**TO-DO ITEM A**
Copy the stretch of entries from their start through the line containing "и качественным строительным", repeating each line exactly and including both ends.

**TEXT UNDER STUDY**
- Opening Delimiter -
If I’m going to do identity politics I might as well mix it with a dash conservatism, and conservatives love their British history. Dad and his neo-con friends were always channeling Churchill after 9-11. My best hope for political revival is to cast myself as an American “Iron Lady.”
“Let me be the first to admit: I’ve sometimes been a fierce partisan in my day, sometimes to excess. But telling the truth and respecting the rule of law are not Republican or Democratic issues. We have to rebuild the American center and get back to solving real problems.”
I won’t deny it: I have been buzzing on all the positive elite media attention — the New Yorker, no less — that naturally flows to people who reject partisanship and tribalism. Mom and Dad are probably right and that crowd will turn on me as soon as the moment passes and they remember my position on abortion rights. But something big is going on and it may be that both parties are vulnerable. Ross Perot was crazier than the March Hare and he got nearly 20 percent — and these times are a lot more unsettled than 1992.
- Closing Delimiter -
**TO-DO ITEM B**
Carry on the monologue about political revival from the point where it stops.

**RECORDED INFORMATION**
- Opening Delimiter -
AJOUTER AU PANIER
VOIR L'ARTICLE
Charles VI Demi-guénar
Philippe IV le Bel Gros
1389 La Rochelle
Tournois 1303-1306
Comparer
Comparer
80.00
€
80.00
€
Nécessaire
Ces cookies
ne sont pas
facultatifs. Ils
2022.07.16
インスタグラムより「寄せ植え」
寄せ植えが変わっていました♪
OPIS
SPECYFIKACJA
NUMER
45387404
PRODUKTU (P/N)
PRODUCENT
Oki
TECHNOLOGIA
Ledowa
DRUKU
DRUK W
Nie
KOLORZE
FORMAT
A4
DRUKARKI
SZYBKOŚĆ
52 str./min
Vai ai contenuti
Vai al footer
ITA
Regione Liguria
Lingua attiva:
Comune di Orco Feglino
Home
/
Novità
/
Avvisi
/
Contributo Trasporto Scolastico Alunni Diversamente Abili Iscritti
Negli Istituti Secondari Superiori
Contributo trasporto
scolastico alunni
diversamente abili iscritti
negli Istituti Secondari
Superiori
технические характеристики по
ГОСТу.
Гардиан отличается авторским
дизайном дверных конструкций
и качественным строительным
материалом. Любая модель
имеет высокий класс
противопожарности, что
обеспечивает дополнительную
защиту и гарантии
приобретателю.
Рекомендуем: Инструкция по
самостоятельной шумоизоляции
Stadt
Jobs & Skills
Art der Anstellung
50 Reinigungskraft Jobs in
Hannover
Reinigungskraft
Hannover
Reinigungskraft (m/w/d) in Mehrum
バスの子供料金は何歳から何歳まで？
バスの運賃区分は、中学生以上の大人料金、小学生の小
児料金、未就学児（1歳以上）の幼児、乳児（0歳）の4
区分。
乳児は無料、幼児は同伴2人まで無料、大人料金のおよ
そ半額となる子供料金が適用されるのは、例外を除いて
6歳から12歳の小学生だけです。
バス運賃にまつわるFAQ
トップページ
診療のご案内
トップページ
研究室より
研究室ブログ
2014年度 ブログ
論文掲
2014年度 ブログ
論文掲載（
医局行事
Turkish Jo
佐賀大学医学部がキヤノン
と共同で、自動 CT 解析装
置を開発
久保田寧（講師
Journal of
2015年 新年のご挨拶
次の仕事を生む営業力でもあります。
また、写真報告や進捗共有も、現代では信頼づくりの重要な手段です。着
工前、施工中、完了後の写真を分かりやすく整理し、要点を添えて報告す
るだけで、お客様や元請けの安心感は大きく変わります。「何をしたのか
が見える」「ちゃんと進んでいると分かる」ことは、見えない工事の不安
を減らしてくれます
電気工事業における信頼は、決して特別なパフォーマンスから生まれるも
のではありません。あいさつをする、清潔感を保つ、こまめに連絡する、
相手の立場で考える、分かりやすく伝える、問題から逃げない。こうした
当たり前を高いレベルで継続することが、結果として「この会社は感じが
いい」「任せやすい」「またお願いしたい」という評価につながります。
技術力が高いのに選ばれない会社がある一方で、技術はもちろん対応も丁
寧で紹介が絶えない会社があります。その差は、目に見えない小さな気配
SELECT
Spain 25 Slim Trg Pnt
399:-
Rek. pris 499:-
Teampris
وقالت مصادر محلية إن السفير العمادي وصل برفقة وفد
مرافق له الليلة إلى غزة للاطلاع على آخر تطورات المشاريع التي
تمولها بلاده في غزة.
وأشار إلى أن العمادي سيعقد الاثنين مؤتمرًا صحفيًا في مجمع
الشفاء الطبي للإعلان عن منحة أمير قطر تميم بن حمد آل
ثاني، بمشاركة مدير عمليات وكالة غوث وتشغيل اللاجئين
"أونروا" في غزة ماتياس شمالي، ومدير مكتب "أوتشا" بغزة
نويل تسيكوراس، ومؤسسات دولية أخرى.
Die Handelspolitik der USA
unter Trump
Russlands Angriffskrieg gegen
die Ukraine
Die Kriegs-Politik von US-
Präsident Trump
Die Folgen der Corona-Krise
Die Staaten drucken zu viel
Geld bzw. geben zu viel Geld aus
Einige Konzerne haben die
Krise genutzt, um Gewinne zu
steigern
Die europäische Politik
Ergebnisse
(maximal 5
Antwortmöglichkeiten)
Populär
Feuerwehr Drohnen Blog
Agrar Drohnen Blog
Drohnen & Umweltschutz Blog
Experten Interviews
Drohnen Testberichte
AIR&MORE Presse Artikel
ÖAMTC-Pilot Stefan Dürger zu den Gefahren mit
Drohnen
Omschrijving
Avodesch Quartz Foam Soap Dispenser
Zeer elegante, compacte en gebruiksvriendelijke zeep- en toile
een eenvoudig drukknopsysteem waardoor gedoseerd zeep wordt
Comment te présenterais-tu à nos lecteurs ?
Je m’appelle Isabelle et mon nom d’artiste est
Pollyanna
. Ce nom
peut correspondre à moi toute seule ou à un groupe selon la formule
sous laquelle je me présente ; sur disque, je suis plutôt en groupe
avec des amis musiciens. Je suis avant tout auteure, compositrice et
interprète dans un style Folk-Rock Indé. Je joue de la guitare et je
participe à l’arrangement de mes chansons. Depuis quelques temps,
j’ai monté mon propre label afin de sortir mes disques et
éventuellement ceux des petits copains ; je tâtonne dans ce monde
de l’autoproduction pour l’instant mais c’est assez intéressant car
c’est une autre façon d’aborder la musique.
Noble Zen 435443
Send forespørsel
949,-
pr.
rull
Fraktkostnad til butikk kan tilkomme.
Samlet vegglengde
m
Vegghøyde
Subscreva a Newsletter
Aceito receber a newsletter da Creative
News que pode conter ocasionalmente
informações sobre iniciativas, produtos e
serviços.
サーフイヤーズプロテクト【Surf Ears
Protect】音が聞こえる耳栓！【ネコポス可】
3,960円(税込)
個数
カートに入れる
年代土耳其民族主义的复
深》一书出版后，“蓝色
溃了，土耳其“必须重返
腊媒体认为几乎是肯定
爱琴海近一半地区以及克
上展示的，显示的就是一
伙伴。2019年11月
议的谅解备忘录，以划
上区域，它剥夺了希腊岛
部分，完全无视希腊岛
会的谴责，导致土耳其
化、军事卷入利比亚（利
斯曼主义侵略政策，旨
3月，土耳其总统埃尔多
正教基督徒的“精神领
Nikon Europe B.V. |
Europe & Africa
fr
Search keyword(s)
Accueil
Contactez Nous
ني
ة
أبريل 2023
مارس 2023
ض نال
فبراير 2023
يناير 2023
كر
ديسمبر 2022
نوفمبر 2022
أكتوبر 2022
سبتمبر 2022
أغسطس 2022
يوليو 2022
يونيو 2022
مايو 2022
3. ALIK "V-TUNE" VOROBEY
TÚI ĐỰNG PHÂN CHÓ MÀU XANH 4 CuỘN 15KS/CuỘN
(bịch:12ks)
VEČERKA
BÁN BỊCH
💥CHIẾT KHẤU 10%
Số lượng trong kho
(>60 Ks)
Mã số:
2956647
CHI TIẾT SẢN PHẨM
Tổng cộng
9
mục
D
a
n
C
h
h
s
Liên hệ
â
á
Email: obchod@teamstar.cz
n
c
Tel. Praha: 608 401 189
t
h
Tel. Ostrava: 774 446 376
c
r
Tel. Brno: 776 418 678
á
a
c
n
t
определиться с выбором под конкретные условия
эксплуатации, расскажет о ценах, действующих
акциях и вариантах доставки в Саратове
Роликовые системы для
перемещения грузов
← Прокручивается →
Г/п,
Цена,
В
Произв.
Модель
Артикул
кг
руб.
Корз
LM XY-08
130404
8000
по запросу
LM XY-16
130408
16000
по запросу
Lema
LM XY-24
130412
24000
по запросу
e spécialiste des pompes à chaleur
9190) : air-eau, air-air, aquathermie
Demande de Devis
- Closing Delimiter -
**EXERCISE RESULT A**
AJOUTER AU PANIER
VOIR L'ARTICLE
Charles VI Demi-guénar
Philippe IV le Bel Gros
1389 La Rochelle
Tournois 1303-1306
Comparer
Comparer
80.00
€
80.00
€
Nécessaire
Ces cookies
ne sont pas
facultatifs. Ils
2022.07.16
インスタグラムより「寄せ植え」
寄せ植えが変わっていました♪
OPIS
SPECYFIKACJA
NUMER
45387404
PRODUKTU (P/N)
PRODUCENT
Oki
TECHNOLOGIA
Ledowa
DRUKU
DRUK W
Nie
KOLORZE
FORMAT
A4
DRUKARKI
SZYBKOŚĆ
52 str./min
Vai ai contenuti
Vai al footer
ITA
Regione Liguria
Lingua attiva:
Comune di Orco Feglino
Home
/
Novità
/
Avvisi
/
Contributo Trasporto Scolastico Alunni Diversamente Abili Iscritti
Negli Istituti Secondari Superiori
Contributo trasporto
scolastico alunni
diversamente abili iscritti
negli Istituti Secondari
Superiori
технические характеристики по
ГОСТу.
Гардиан отличается авторским
дизайном дверных конструкций
и качественным строительным

**EXERCISE RESULT B**
"Let me say this to my friends in Wyoming and elsewhere. I understand that there are good people who are angry — often with good reason — and like what they hear from Donald Trump. They think he sounds strong. Unfortunately, beneath the veneer he is nothing but a weak coward."
Whether my future is staying as a Republican or venturing out as an Independent, you can be sure I won’t make the error of Hillary Clinton and so many Democrats to this day. You have to distinguish Trump from Trump supporters. His whole movement is about harnessing contempt, and giving his backers the thrill of spitting back at politicians and journalists who think Trump supporters are “deplorables.”
“Let me close with thanks and love to some very special people. I thank my sister Mary Cheney and her spouse, Heather Poe, and their wonderful children. And, of course, to my parents, Lynne Cheney and the great vice president I call Dad.”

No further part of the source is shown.